Data items
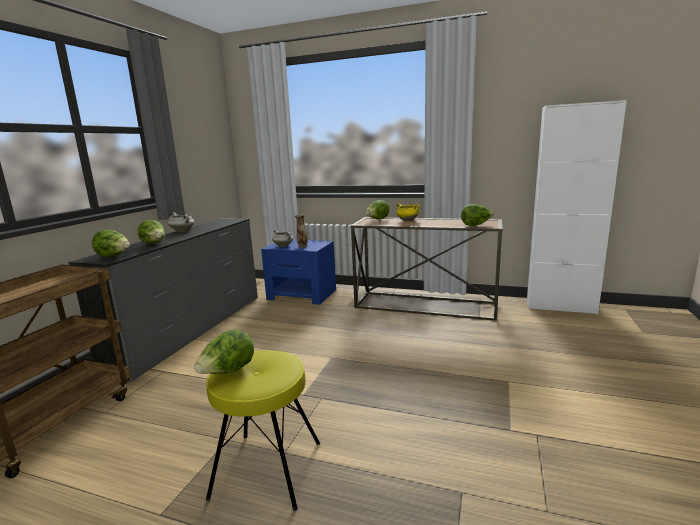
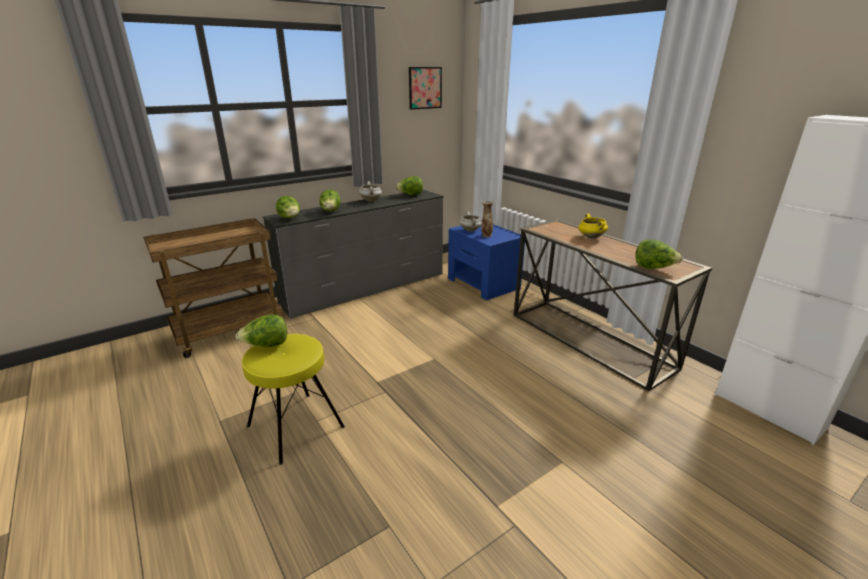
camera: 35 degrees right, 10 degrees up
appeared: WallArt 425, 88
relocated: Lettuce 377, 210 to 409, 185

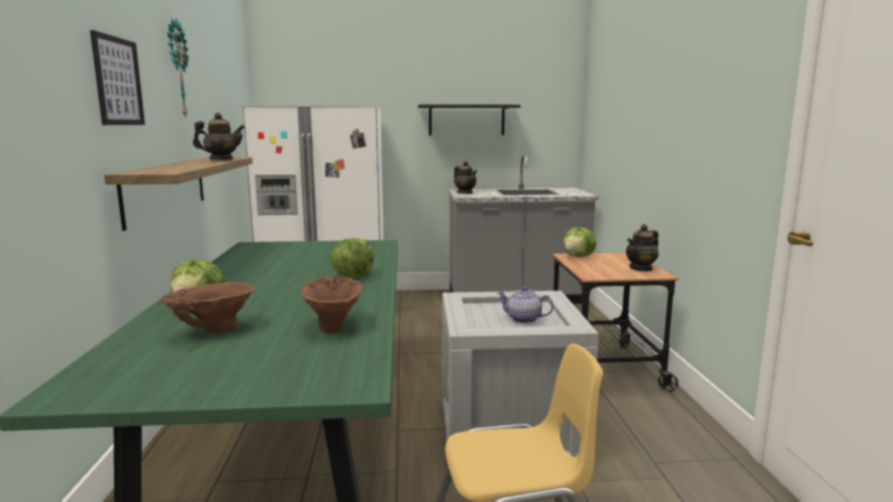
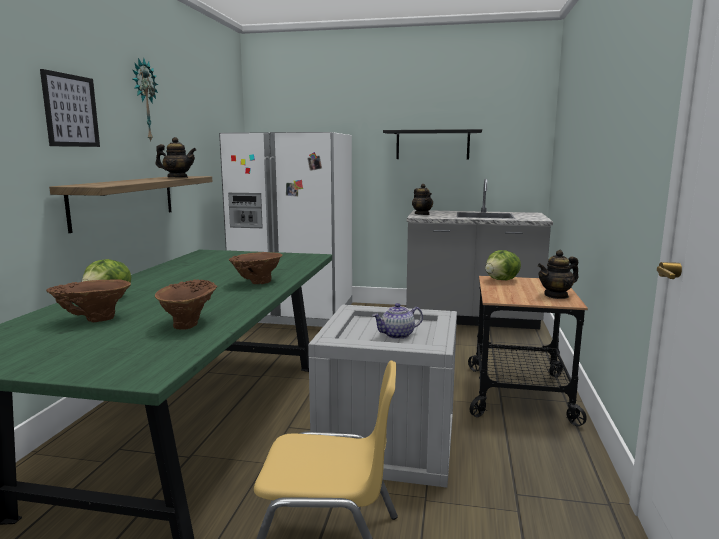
camera: 15 degrees right, 0 degrees up
exchanged: Lettuce 352, 257 to BrownColouredFlowerVase 256, 268
spun: Teapot 525, 304 = 397, 321 60 degrees counterclockwise

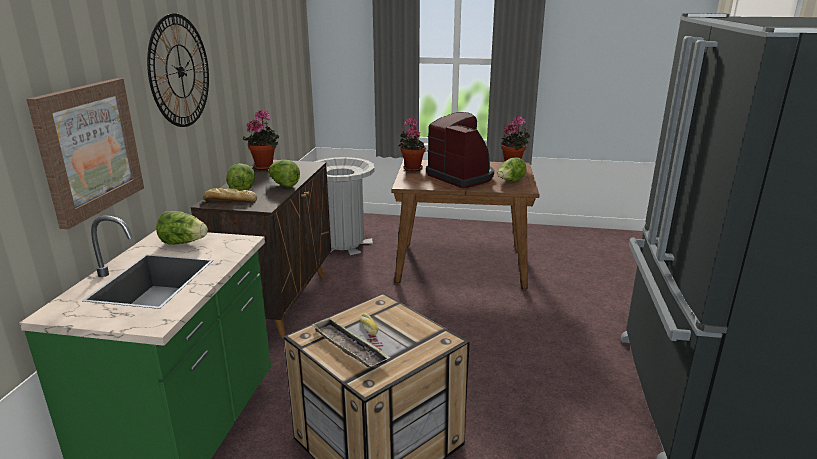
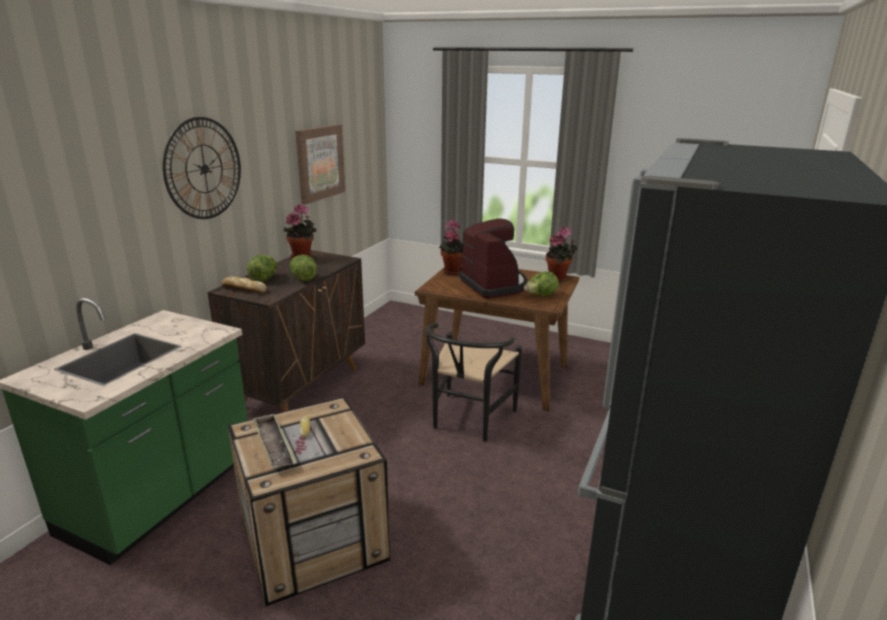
camera: 15 degrees right, 0 degrees up
missing: Lettuce 182, 228; GrayWasteBin 344, 206
appeared: BlackColouredPlainChair 473, 382
relocated: WallArt 85, 153 to 320, 164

**Action item**: Answer with a number only: how many lines above have the word "WallArt"?

**Result for this task**: 2